══ LISTING ══
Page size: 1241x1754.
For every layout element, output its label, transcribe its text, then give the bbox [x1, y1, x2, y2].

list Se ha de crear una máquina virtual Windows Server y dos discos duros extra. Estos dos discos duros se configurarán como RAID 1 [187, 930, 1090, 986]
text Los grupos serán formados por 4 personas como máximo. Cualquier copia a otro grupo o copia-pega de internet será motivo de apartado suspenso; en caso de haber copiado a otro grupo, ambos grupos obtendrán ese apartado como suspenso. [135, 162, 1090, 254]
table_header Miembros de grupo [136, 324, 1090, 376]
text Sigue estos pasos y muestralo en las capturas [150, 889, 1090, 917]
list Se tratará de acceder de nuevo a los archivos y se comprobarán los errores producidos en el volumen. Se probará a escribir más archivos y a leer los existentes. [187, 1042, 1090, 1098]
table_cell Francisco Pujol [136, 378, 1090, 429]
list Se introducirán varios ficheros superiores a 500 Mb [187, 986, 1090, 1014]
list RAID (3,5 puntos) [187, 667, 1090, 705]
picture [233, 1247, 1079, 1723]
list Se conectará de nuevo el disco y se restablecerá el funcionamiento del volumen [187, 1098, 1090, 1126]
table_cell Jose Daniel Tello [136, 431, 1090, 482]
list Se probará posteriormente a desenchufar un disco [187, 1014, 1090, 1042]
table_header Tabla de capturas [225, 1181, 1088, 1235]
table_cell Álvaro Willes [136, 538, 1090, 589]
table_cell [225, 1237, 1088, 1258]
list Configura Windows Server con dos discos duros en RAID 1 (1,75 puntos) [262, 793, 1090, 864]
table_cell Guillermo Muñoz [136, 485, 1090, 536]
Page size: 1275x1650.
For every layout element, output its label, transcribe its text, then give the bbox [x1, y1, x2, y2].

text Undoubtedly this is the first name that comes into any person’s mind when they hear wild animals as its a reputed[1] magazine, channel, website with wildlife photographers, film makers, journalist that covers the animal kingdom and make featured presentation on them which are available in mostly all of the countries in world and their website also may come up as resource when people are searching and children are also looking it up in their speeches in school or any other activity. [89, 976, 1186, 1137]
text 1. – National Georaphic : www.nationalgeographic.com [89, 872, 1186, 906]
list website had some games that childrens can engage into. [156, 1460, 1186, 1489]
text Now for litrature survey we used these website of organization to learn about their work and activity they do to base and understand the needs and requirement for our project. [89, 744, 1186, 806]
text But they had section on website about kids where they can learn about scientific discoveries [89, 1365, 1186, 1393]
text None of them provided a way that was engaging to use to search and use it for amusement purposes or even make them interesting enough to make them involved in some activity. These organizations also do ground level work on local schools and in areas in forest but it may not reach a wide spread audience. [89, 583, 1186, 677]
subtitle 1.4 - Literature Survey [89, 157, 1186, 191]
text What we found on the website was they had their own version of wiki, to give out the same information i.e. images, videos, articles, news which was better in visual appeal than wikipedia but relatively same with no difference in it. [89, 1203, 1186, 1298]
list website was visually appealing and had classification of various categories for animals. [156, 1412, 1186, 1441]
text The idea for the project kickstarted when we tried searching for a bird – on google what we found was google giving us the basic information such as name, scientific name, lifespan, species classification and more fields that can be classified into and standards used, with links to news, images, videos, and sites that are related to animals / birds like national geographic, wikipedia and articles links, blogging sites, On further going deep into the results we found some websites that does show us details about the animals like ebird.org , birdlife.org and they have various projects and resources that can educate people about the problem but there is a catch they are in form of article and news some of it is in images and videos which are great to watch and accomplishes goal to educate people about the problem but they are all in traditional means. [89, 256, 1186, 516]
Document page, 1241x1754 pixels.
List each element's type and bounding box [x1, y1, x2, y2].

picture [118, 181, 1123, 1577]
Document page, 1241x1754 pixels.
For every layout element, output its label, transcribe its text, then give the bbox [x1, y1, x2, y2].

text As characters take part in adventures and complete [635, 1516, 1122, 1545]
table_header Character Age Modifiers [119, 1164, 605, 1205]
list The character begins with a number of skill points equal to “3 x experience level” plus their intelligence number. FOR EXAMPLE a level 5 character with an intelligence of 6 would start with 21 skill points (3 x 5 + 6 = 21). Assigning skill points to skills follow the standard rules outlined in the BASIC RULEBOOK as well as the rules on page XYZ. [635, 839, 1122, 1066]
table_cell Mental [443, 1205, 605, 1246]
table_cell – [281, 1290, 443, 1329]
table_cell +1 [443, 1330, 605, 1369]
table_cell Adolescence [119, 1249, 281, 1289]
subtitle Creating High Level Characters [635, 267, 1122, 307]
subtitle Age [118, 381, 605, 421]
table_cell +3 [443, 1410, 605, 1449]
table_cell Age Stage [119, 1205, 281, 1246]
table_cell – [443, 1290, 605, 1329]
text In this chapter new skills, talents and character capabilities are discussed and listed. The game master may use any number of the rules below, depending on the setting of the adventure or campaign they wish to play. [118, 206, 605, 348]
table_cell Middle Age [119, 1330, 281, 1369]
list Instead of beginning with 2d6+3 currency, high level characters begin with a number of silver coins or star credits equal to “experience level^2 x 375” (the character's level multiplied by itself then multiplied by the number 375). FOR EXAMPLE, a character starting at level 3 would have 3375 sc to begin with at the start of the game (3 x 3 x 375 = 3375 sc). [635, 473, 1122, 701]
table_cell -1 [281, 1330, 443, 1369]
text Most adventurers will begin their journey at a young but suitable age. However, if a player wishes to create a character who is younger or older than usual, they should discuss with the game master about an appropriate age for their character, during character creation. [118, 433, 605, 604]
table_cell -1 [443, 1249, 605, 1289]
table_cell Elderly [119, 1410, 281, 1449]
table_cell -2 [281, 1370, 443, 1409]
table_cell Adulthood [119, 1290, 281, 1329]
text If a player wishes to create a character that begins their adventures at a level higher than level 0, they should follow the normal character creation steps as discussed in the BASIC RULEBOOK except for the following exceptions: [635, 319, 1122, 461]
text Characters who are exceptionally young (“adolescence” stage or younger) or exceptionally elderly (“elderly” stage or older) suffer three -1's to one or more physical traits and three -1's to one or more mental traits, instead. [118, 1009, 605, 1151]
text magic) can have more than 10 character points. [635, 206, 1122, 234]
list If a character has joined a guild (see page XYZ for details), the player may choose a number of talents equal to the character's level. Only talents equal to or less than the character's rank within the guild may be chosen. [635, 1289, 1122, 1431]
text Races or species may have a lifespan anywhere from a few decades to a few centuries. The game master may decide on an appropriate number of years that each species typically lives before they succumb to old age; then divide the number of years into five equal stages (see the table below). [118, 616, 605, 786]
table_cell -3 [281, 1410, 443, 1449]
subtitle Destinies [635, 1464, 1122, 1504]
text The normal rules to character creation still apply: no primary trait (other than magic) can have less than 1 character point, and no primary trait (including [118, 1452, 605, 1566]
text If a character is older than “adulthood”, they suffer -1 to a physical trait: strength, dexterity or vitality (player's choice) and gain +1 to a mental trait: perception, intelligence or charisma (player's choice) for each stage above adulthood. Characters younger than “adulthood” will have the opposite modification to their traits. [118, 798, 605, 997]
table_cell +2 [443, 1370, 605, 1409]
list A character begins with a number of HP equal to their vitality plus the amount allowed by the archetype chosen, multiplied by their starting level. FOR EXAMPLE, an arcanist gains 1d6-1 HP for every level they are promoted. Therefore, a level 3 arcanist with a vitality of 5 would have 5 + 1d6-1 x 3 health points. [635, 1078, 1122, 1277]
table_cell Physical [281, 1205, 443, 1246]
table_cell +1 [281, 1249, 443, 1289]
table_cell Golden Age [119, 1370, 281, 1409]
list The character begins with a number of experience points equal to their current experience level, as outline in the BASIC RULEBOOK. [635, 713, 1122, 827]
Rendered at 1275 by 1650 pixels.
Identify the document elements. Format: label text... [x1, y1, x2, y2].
═══
» EXERCISE:
Find each line in the records that contains the word "picture" and copy those lines out in full.

» OUTPUT FOR THIS EXERCISE:
picture [233, 1247, 1079, 1723]
picture [118, 181, 1123, 1577]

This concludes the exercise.